— PROBLEM SET —
1 - In the passage on connected devices and the Internet of Things, copy the text word for word, starting at "As a connected" and ending after "Are Smart Appliances?".
2 - Write the next part of the passage on smart appliances and the Internet of Things, picking up after its final sentence.

Every day, most people utilize Internet-connected devices like smartphones and mobile tablets. They may also use smart devices in their homes including Internet-connected televisions, thermostats and home security systems. In fact, connected devices can be as small as a mobile glucose monitor and as large as an Internet-connected automobile. Over the past few years, even home appliances like refrigerators have started to develop Internet functionality. For example, a homeowner can control the temperature inside of an Internet-connected smart refrigerator from any location by using a mobile app.
As a connected ecosystem, experts refer to these devices as the “Internet of Things” (IoT). Although the IoT offer many benefits, it also presents new and worrisome security risks. Between Dec. 23, 2013, and Jan. 6, 2014, the security firm Proofpoint discovered that attackers had used over 100,000 connected devices, from multi-media centers to TVs, from routers to refrigerators, to send around 750,000 malicious e-mails. Many security experts had theorized that IoT devices could be hacked, but Proofpoint’s analysis proved that the worst could actually happen. For this reason, security firms, device manufacturers, business owners and homeowners need to make sure that their current comprehensive cyber security and threat detection solutions providers have plans to protect their connected devices.
What Are Smart Appliances?
Electricity costs more at peak usage times of day. For example, running a dryer at 1 p.m. costs more than running a dryer at 9 p.m. because fewer people use electricity at night. With the smart grid, a utility company could control a connected appliance. For example, the utility company could delay a refrigerator’s defrost cycle until an off-peak time so that the electricity costs less. Alternatively, if a homeowner wanted to run a dryer during peak hours, a smart dryer could reduce the amount of wattage that its heating coils used to conserve power.
Smart appliances would also have the ability to learn. For instance, a break room refrigerator could track the typical times of day that an employee opens the door. After finding a pattern, the refrigerator could adjust its cooling periods to maximize energy efficiency. An oven could sense when a roast is done and could send a text message to the cook. By communicating with each other, home appliances could optimize their performance to minimize electricity costs. The possibilities for convenience and energy savings are tremendous, but smart appliances also provide a new front in cyber warfare.

— DATA —
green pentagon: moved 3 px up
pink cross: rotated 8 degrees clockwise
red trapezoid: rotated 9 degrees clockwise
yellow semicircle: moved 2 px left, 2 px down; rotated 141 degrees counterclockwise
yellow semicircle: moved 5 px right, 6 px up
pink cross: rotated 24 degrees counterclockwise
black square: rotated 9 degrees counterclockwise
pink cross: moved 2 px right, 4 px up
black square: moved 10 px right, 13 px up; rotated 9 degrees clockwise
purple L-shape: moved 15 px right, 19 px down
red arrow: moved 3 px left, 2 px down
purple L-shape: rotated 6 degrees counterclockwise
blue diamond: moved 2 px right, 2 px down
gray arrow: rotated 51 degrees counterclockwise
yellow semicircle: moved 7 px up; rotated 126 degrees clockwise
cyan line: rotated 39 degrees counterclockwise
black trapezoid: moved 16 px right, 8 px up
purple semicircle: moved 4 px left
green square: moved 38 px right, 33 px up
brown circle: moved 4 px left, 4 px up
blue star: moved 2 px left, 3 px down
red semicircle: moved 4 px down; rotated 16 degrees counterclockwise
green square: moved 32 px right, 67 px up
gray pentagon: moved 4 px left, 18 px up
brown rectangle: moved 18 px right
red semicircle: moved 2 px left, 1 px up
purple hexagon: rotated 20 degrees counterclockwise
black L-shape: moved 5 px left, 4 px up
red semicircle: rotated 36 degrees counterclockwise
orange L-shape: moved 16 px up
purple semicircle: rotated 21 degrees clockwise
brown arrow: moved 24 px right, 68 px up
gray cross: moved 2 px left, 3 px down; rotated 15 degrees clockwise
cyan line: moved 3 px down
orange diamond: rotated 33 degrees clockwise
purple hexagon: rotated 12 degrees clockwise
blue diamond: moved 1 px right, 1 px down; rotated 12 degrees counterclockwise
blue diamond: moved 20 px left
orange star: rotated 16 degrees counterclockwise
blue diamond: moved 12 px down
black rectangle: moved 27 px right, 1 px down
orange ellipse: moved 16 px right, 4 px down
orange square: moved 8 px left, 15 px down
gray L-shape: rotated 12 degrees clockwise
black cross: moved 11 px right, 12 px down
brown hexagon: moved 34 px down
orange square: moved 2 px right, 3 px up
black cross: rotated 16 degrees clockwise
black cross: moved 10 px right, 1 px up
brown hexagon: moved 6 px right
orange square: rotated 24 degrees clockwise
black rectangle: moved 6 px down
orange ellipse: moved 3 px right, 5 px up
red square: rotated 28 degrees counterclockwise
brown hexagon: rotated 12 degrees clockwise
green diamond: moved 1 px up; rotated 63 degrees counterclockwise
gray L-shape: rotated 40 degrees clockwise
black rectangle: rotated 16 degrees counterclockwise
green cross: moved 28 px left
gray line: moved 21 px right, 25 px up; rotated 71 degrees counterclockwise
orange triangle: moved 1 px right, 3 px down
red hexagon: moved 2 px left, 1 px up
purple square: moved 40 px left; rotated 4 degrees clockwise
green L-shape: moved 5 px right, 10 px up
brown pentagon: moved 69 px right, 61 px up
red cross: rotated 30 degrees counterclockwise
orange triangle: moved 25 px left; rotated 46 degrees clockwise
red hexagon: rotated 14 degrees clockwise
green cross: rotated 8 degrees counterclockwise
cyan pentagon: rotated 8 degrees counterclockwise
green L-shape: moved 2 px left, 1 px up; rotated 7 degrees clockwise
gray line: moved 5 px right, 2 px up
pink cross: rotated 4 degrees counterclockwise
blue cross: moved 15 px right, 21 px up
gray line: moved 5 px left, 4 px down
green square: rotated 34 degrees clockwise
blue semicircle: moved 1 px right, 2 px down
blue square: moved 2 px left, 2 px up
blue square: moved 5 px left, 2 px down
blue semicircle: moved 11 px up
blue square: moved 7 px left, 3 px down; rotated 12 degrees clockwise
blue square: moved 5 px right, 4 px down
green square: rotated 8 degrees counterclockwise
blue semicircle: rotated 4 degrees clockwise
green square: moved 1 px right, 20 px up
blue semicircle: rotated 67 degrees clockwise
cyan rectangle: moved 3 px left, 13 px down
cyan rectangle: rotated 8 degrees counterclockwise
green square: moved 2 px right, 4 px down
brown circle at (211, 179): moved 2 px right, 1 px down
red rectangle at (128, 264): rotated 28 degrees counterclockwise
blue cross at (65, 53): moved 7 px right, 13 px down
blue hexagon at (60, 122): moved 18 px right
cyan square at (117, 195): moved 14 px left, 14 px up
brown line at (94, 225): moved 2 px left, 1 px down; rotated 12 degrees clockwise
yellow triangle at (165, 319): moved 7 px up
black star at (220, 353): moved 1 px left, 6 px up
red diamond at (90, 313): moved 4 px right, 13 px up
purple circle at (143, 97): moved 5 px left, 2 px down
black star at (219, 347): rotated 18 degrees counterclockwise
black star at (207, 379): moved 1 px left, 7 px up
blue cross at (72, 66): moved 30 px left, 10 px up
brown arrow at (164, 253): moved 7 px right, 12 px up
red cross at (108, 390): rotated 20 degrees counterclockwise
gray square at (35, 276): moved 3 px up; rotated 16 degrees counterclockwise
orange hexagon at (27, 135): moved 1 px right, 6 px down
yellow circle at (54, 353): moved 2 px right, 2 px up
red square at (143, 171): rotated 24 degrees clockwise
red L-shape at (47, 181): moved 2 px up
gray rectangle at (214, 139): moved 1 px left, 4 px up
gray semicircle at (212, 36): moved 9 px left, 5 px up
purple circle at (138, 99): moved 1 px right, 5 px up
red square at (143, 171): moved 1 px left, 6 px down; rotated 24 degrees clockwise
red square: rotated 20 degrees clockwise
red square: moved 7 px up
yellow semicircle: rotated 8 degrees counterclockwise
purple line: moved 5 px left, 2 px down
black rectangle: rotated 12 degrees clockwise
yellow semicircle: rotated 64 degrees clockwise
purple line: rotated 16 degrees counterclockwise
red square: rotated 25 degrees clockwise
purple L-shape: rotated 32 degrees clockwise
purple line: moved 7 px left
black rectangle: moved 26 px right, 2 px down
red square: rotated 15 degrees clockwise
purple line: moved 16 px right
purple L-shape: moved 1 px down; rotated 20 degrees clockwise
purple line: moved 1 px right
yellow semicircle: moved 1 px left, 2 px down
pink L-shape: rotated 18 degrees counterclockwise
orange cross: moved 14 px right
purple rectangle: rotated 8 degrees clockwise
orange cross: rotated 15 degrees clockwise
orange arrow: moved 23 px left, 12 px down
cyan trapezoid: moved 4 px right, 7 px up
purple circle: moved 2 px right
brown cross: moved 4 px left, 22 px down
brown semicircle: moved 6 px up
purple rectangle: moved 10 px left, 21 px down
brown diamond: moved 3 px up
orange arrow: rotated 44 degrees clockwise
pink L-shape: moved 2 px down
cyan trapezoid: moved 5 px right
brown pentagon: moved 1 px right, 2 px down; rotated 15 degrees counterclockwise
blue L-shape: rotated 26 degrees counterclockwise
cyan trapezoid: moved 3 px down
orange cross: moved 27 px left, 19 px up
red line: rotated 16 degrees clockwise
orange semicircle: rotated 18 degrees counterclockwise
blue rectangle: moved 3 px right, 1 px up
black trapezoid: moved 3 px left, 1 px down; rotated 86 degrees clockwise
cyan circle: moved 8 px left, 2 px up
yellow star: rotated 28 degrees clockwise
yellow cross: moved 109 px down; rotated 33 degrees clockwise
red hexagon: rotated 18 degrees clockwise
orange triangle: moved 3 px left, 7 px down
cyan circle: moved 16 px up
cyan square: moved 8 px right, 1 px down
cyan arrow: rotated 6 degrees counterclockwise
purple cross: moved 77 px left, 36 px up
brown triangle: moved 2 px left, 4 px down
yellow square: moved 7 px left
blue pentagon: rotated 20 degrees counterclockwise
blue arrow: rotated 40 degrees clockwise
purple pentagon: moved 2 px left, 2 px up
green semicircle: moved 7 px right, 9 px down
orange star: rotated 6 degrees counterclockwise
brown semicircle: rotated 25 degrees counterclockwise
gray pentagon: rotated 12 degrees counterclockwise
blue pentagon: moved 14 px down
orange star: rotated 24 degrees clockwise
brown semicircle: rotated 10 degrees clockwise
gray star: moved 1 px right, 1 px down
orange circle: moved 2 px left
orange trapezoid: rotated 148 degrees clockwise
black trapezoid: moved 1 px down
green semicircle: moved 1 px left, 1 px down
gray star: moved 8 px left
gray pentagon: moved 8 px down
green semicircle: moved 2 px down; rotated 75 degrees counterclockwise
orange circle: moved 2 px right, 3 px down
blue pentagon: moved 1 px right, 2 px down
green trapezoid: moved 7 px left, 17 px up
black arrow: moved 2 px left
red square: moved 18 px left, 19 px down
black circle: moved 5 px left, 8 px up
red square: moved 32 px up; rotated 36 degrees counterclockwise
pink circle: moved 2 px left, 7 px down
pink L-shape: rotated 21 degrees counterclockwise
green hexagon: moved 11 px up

— ANSWERS FOR THE EXERCISE —
1 -
As a connected ecosystem, experts refer to these devices as the “Internet of Things” (IoT). Although the IoT offer many benefits, it also presents new and worrisome security risks. Between Dec. 23, 2013, and Jan. 6, 2014, the security firm Proofpoint discovered that attackers had used over 100,000 connected devices, from multi-media centers to TVs, from routers to refrigerators, to send around 750,000 malicious e-mails. Many security experts had theorized that IoT devices could be hacked, but Proofpoint’s analysis proved that the worst could actually happen. For this reason, security firms, device manufacturers, business owners and homeowners need to make sure that their current comprehensive cyber security and threat detection solutions providers have plans to protect their connected devices.
What Are Smart Appliances?

2 -
Why Security Is a Problem
Smart devices are connected to the Internet. In many cases, they’re either set up incorrectly, or they utilize default passwords that attackers can easily find on public networks. In 2009, the global population was using about 2.5 billion connected devices. By 2020, Gartner predicts that the world’s population will use as many as 30 billion smart devices.
After compromising a device, attackers can set up the device to act as a botnet. A botnet is a zombie computer controlled by a hacker that can attack other computers. For example, a zombie device can bombard a website with traffic requests. Alternatively, botnets can, as they did in the Proofpoint case, send out hundreds of thousands of spam e-mails. When combined with huge numbers of zombie machines, botnets can disable major websites and critical infrastructure, like the electrical grid. Experts worry that attackers will move beyond laptops and desktop computers and focus their efforts on compromising connected devices.
Protecting the Internet of Things
Smart devices aren’t going anywhere. Just a few weeks ago, Google shelled out $3.2 billion to buy Nest, an obscure company that makes smart thermostats and smoke alarms. With big companies eyeing the IoT for big profits, security needs to make big strides to catch up with convenience.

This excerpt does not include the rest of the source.